When children are gifted, they often get into trouble at school because they are bored. They are not always the "A" students because their minds don't work in conventional ways. Teachers often don't know what to do with them.

However, being a gifted child can bring rewards because children are praised and rewarded for learning and scoring high on tests. Adults are rewarded for broader forms of success, which require social skills and personality traits that often conflict with the gifted adult's nature.

Many gifted adults have felt "different" since childhood. Some understand that they don't fit in because their mind works differently. But others think there's something wrong with them.

When gifted children become adults, they face unique career challenges, especially if they don't recognize themselves as gifted. They might try to fit into corporate life, only to get frustrated. Corporate life rewards qualities like frustration tolerance and conformity. Gifted adults tend to get bored easily and have trouble conforming, even when they want to.

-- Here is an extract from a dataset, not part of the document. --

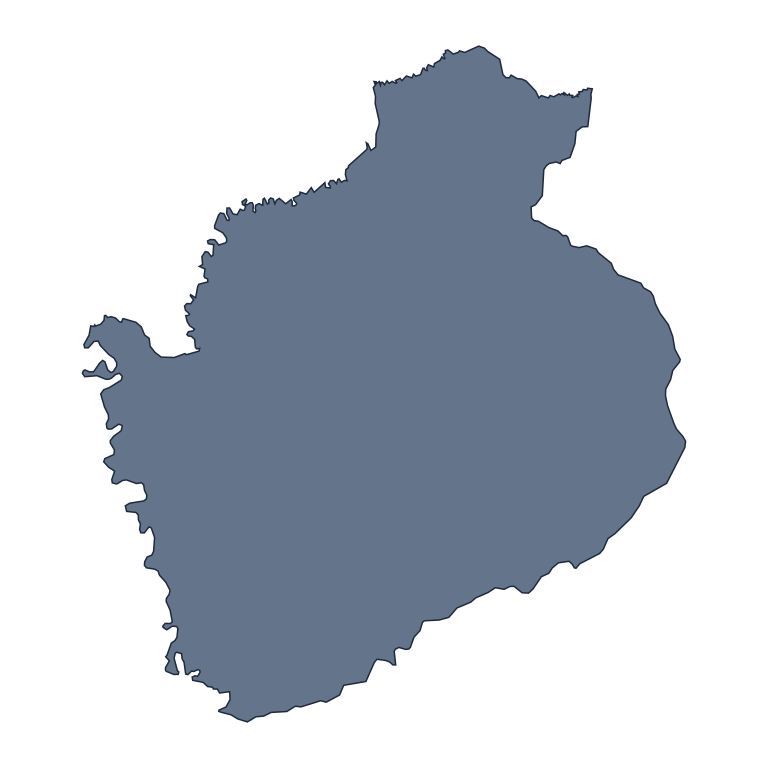 outline of Khutlo-se-Metsi, Thaba-Tseka, Lesotho
{"feature_id": "5366337B67147005930942", "entity_name": "Khutlo-se-Metsi", "entity_type": "district", "adm_level": 2, "iso_a3": "LSO", "parent_name": "Lesotho", "parent_adm1": "Thaba-Tseka", "projection": "natural_earth1", "projection_center": [28.357, -29.676], "detail": "fine", "context": "isolated", "style": "filled", "palette": "slate", "viewbox_px": 768, "rotation_deg": 0, "n_neighbors": 0, "source": "geoboundaries", "source_scale": "gbopen_adm2", "svg_char_len": 6029}
<svg xmlns="http://www.w3.org/2000/svg" viewBox="0 0 768 768"><path d="M599.6,553.5L603.3,549.2L607.9,538.7L615.2,533.4L631.2,517.8L639.3,505.8L643.7,496.4L666.6,483.3L684.8,447.6L685.6,441.3L682.9,436.5L676.5,429.1L673.7,422.9L667.5,405.5L665.5,395.7L665.7,389.2L670.5,379.8L672.8,370.4L679.7,361.8L680.2,359.3L674.9,349.3L672.6,336.1L668.3,324.6L659.9,313.1L655.3,303.7L653.3,296.1L650.6,291.8L643.6,287.9L640.9,283.2L618.1,274.9L613.7,269.5L611.3,263.3L598.3,252.7L596.1,249.1L586.7,245.8L579.1,247.6L572.3,246.2L570.6,245.1L567.6,236.8L566.1,235.5L562.8,235.7L558.0,231.0L548.7,227.5L538.3,221.2L534.0,220.6L531.6,217.8L531.1,206.9L535.6,204.7L542.3,195.7L543.8,169.7L546.2,165.9L549.4,163.4L556.3,162.0L560.1,163.6L561.9,160.5L570.1,157.3L574.9,143.6L576.1,131.4L582.1,126.9L587.8,126.6L591.2,98.2L590.9,94.3L592.3,88.8L587.7,88.2L586.9,89.9L583.2,89.5L582.2,91.5L578.8,91.8L579.3,93.8L577.2,94.5L577.9,96.5L576.1,95.9L572.6,97.7L571.9,97.2L572.7,95.5L569.8,95.2L569.2,93.9L567.5,95.3L563.9,92.5L563.3,93.3L564.1,94.7L562.0,93.6L560.5,94.9L559.0,93.9L553.8,96.8L550.1,95.5L548.4,97.9L541.3,95.6L538.9,97.9L535.7,91.2L526.2,81.1L521.6,79.0L517.3,78.7L511.1,75.1L509.3,77.8L505.8,77.6L502.9,74.5L499.7,59.3L487.7,51.5L484.4,48.1L478.7,46.1L464.6,52.5L459.5,50.8L458.5,52.3L453.2,54.0L447.9,49.9L445.4,50.6L445.5,53.0L443.3,54.3L444.9,58.5L443.4,58.6L441.9,56.8L440.2,60.2L434.5,63.5L433.7,67.0L428.4,64.7L426.7,67.7L427.3,70.5L425.4,70.1L424.1,68.1L423.0,68.3L420.5,74.7L415.8,76.1L413.5,74.2L412.0,77.8L406.3,76.0L402.0,80.6L400.0,78.4L395.4,80.6L396.8,82.7L395.7,83.3L392.2,81.4L389.2,83.4L387.0,80.8L384.5,84.8L382.6,82.3L381.1,82.4L380.4,85.2L379.3,81.5L376.2,83.8L376.2,81.8L374.0,81.5L375.4,85.0L373.3,87.6L375.5,96.2L375.2,103.6L379.2,121.2L379.1,124.5L376.1,134.0L375.8,147.0L370.9,150.5L367.9,143.8L366.3,142.7L367.3,147.7L366.4,149.8L348.5,165.8L348.3,167.7L345.8,169.7L345.4,174.6L347.0,180.8L344.5,180.4L341.4,182.2L339.0,178.9L337.8,179.5L336.5,183.7L333.6,180.5L330.5,180.7L328.4,183.9L330.3,186.5L330.2,188.0L325.6,187.4L324.9,182.6L314.1,192.3L311.3,187.6L306.3,194.1L300.1,192.1L299.6,195.0L293.4,198.0L293.9,200.3L296.7,203.3L295.9,205.3L294.2,206.0L292.2,205.8L292.1,201.1L291.1,199.5L285.7,203.8L279.3,198.4L276.4,200.3L274.9,203.8L273.2,198.8L270.5,198.0L268.6,200.1L268.9,203.1L267.4,204.0L264.4,198.2L263.0,199.3L262.7,205.3L259.0,203.6L255.8,205.2L255.2,208.3L255.9,211.1L255.0,212.6L252.9,210.9L253.4,205.5L252.3,202.8L250.0,202.8L247.1,204.8L245.0,204.2L246.8,200.5L246.0,199.0L242.1,201.6L242.5,204.5L245.6,206.2L244.6,209.8L243.2,210.6L240.2,209.2L237.1,214.7L233.0,213.9L229.6,208.0L227.0,208.0L226.6,213.5L229.1,218.3L229.0,220.4L227.1,220.3L223.8,213.6L220.4,213.0L218.6,215.0L214.6,225.7L214.7,228.4L222.9,232.8L226.5,238.1L226.7,241.3L225.5,242.9L218.8,245.0L214.7,239.8L210.4,239.5L207.5,241.0L208.2,243.7L213.7,244.7L213.0,255.2L211.3,256.5L207.9,252.1L205.2,251.6L201.9,256.7L202.6,264.6L199.3,266.4L205.1,269.0L204.0,276.1L204.9,277.8L207.6,278.9L207.9,281.9L198.9,284.2L197.7,286.5L195.6,297.8L190.6,294.7L190.3,295.7L193.6,300.0L190.8,303.7L186.8,303.6L184.5,306.1L185.5,310.3L189.5,314.0L188.5,315.4L185.8,315.6L187.0,321.1L189.6,325.7L194.5,329.1L193.2,330.8L188.4,331.7L186.9,334.5L188.2,336.0L191.2,336.3L194.6,339.3L195.4,347.4L196.9,349.0L199.7,348.3L199.1,351.1L186.3,354.7L184.9,353.6L174.3,357.5L161.2,357.1L155.0,352.4L150.1,346.2L149.2,338.4L144.6,335.0L141.3,326.9L136.0,322.3L123.6,318.7L122.7,318.9L121.5,322.3L119.2,321.6L115.4,317.9L110.9,316.7L107.8,317.5L105.7,315.4L104.5,315.6L104.0,320.4L100.6,324.3L95.3,326.1L94.8,324.9L93.7,326.5L90.7,325.9L89.1,335.1L83.9,344.6L84.7,347.8L88.4,347.8L93.9,341.5L98.2,341.0L100.2,345.4L108.8,354.5L114.2,358.3L116.7,362.7L116.6,366.4L113.1,371.7L110.9,372.5L107.8,370.0L104.9,361.8L102.7,360.4L99.7,363.0L93.6,371.8L89.5,371.9L84.9,369.9L83.4,370.7L82.4,373.3L84.7,376.7L96.9,375.7L105.7,379.2L108.6,379.3L111.3,378.3L115.7,374.4L119.4,373.3L122.3,376.4L121.3,380.1L109.3,387.6L103.7,389.8L100.7,393.9L104.5,407.0L108.3,414.6L108.6,418.9L106.3,423.8L106.9,428.0L108.2,429.1L111.6,429.0L118.7,424.2L121.8,425.3L122.2,426.7L121.1,430.8L113.7,436.2L110.3,440.6L110.3,443.0L114.5,450.1L113.8,454.6L104.8,458.6L103.7,461.8L108.7,467.3L114.6,471.1L111.8,479.6L112.3,482.9L116.8,484.0L122.5,480.5L126.4,479.9L136.4,483.5L141.6,482.8L143.7,484.9L144.5,490.4L146.8,495.2L146.4,498.9L143.8,500.9L129.7,503.2L125.3,505.8L126.6,511.4L135.8,512.4L138.3,514.9L138.4,519.8L140.4,524.1L139.6,529.5L140.8,532.8L144.3,532.9L149.1,526.8L151.3,528.0L154.6,537.6L153.6,551.3L151.8,555.1L147.2,557.0L144.7,561.7L144.4,565.2L146.4,567.8L154.9,569.2L158.0,571.0L159.5,575.2L166.0,582.5L170.0,590.3L169.2,594.3L166.4,598.4L166.2,601.5L170.1,610.1L172.3,621.7L170.6,623.5L165.1,623.4L162.8,626.2L163.1,627.4L166.7,629.8L172.2,626.2L176.5,626.5L177.9,628.4L176.9,637.5L174.9,640.6L171.3,643.1L167.1,655.0L165.7,656.8L169.4,660.8L165.6,667.4L165.4,669.9L166.2,671.3L174.0,674.5L178.2,674.3L178.8,671.9L177.4,670.7L174.1,658.3L175.2,653.4L176.4,652.2L181.5,653.6L182.2,659.1L184.0,662.0L185.7,674.1L187.9,674.6L191.6,671.1L193.8,671.5L197.8,669.6L199.8,670.5L200.0,672.4L197.5,676.4L195.0,675.8L192.2,677.1L192.7,680.3L203.2,682.4L207.6,686.5L212.4,687.2L213.5,689.0L217.4,689.1L219.6,693.0L229.6,691.7L230.1,699.4L226.1,706.9L219.0,710.1L218.7,711.3L220.3,712.0L231.0,714.8L237.9,719.0L247.4,721.9L255.9,716.8L263.7,716.1L271.3,712.4L286.8,711.5L295.4,706.2L300.8,706.9L320.7,700.7L326.2,702.2L339.6,695.0L343.7,685.3L365.9,681.5L374.2,662.7L376.9,659.3L385.0,660.3L389.5,661.9L392.9,664.9L395.7,664.9L394.2,651.5L395.2,649.3L398.9,647.4L405.7,649.4L408.8,649.0L410.4,647.3L413.9,637.3L420.0,630.6L422.5,622.4L424.3,620.8L439.3,620.0L448.9,617.3L456.9,608.0L470.8,602.1L475.8,597.8L488.1,592.5L495.3,587.7L504.1,589.3L509.8,586.5L514.0,586.3L522.2,592.8L528.5,593.1L532.9,589.1L541.4,576.7L548.8,573.3L552.3,567.9L558.4,562.8L569.0,561.3L572.2,564.1L574.4,567.9L576.0,568.2L580.0,563.6L599.6,553.5Z" fill="#64748b" stroke="#1e293b" stroke-width="1.5"/></svg>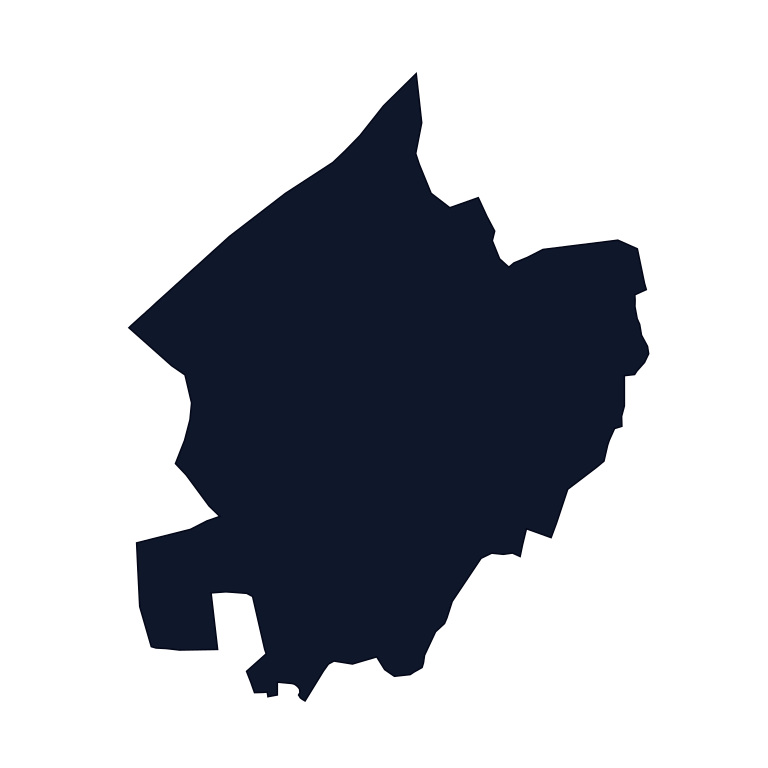 the district of Kaita, Katsina, Nigeria, rotated 352°
{"feature_id": "59680162B53208862785263", "entity_name": "Kaita", "entity_type": "district", "adm_level": 2, "iso_a3": "NGA", "parent_name": "Nigeria", "parent_adm1": "Katsina", "projection": "natural_earth1", "projection_center": [7.748, 13.186], "detail": "fine", "context": "isolated", "style": "filled", "palette": "ink", "viewbox_px": 768, "rotation_deg": 352, "n_neighbors": 0, "source": "geoboundaries", "source_scale": "gbopen_adm2", "svg_char_len": 1945}
<svg xmlns="http://www.w3.org/2000/svg" viewBox="0 0 768 768"><g transform="rotate(352 384 384)"><path d="M459.1,81.1L422.3,108.4L394.7,134.7L377.6,147.9L364.2,157.5L312.9,181.5L251.6,216.3L241.0,223.5L233.1,228.8L227.8,232.4L220.4,237.5L212.0,243.1L203.0,249.2L197.3,253.2L192.5,256.4L181.7,263.8L170.4,271.4L161.7,277.5L161.2,277.8L160.7,278.1L160.3,278.4L159.8,278.7L159.3,279.0L158.8,279.4L158.3,279.7L157.9,280.1L157.4,280.4L154.3,282.4L146.5,287.7L141.9,290.8L139.2,292.8L176.4,336.5L188.2,347.3L190.8,376.0L186.9,392.3L178.7,412.0L166.4,433.8L175.4,446.5L193.8,480.5L203.0,492.3L189.7,494.9L172.1,501.0L116.9,506.9L114.6,531.6L111.1,570.4L117.0,611.7L121.5,613.7L131.7,615.7L144.5,619.0L182.3,623.7L183.7,566.8L188.1,567.1L198.4,567.8L205.2,569.2L218.9,572.2L224.3,576.1L228.9,630.0L229.8,634.8L207.9,649.4L210.9,662.0L210.9,662.3L212.8,671.6L221.5,672.6L225.4,672.8L225.6,676.2L225.5,677.5L235.1,677.1L236.9,664.4L251.2,667.8L252.7,668.4L254.4,669.5L256.4,671.7L257.9,674.2L257.8,677.9L256.1,680.1L256.5,680.9L257.3,682.8L257.6,683.3L258.1,683.7L258.9,684.6L261.7,686.9L284.1,659.8L290.0,653.6L295.9,651.4L313.8,656.9L338.8,653.2L344.9,666.9L353.6,674.9L369.5,675.4L373.9,673.3L377.3,672.0L382.3,670.0L384.3,665.6L386.4,658.3L400.6,636.5L410.6,629.6L413.7,624.5L421.3,608.8L455.9,570.1L467.1,566.5L478.5,569.3L487.7,569.3L494.8,573.8L498.8,562.6L504.9,547.2L528.1,559.4L535.4,545.9L551.3,513.8L582.5,496.3L591.1,491.0L597.0,475.6L599.3,471.0L606.1,460.2L613.7,459.0L614.8,449.1L619.0,439.2L623.2,409.2L633.5,409.5L636.3,406.3L645.0,398.9L650.3,390.9L650.2,383.4L645.8,371.5L645.5,360.5L643.8,354.6L643.3,342.3L644.4,335.6L644.8,330.6L656.9,327.0L656.0,320.6L653.7,285.4L635.6,274.1L560.1,272.9L543.6,278.6L529.5,282.2L523.9,285.7L515.9,276.1L511.2,257.2L514.9,248.0L509.3,232.5L503.3,212.6L473.7,218.6L457.2,201.7L449.5,171.3L447.5,160.2L457.7,130.6L458.6,100.3L459.1,81.1Z" fill="#0f172a" stroke="#020617" stroke-width="1.5"/></g></svg>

Gifted adults tend to be rewarded when they find themselves in careers and environments that support their abilities. Examples include scientists, professors in research-oriented universities, authors, and many other professions. Some gifted adults know how to "play the game," moving beyond unrewarding entry level jobs to reach positions where they can use their gifts.

Unfortunately, other gifted adults remain stuck in jobs where they are guaranteed to remain misfits. A manager who conceptualizes the company's problems easily can get repressed by bosses who don't encourage her to explore these directions. A worker in a dead-end job who lacked the education and social skills that would let him move to a more congenial environment can't use his mind.

If you relate to these descriptions, you may encounter difficulties not only with career choice but with career guidance. Career counselors can be intimidated by gifted clients. They are trained to discourage career changers from moving in too many directions at once. They see gifted clients who seem to grasp ideas really quickly but sometimes have trouble translating these ideas into action.

In particular, gifted adults tend to catch on to things so quickly they face two dilemmas in choosing a new course. First, they seem to be good at so many things, they say it's hard to choose. Second, they (and their advisors) often say, "You're really good at this. Maybe it should be your career." Aptitude turns out to be a small part of career satisfaction, so it is important to look at the total picture, including personality and style.

If you're a gifted adult (and there's no hard and fast measure), be aware that you may come across as restless, distracted or even flaky. Don't be discouraged if you get negative responses from your friends and even career coaches. Be aware of what you need and keep searching for creative ways to find career fulfillment.